-- Work instruction --
Lines with the word "Annual": copy all of them from the entries below.

-- The data --
══════════════════════════════
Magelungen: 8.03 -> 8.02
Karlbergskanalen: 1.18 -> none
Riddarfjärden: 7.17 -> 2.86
══════════════════════════════
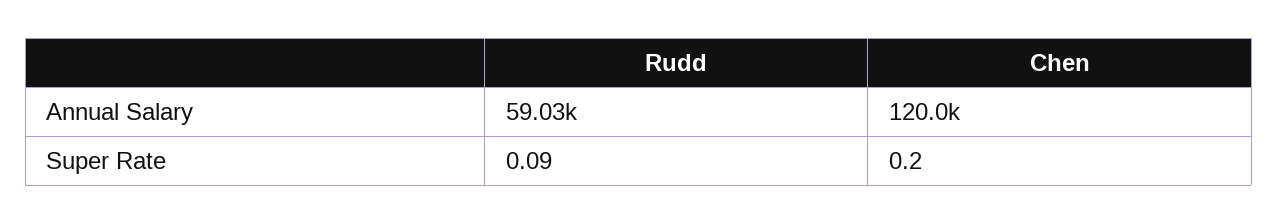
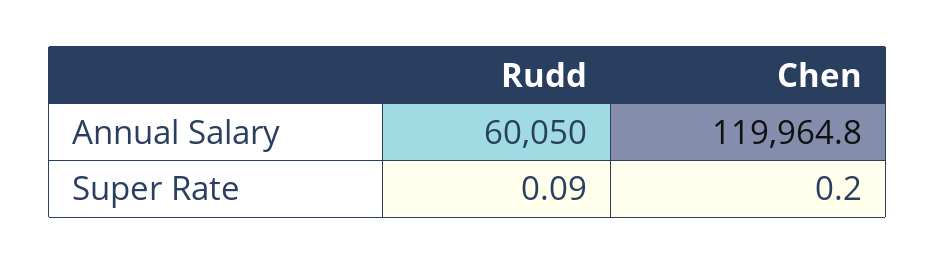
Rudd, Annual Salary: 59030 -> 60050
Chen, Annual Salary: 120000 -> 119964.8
══════════════════════════════
-- Response box --
Rudd, Annual Salary: 59030 -> 60050
Chen, Annual Salary: 120000 -> 119964.8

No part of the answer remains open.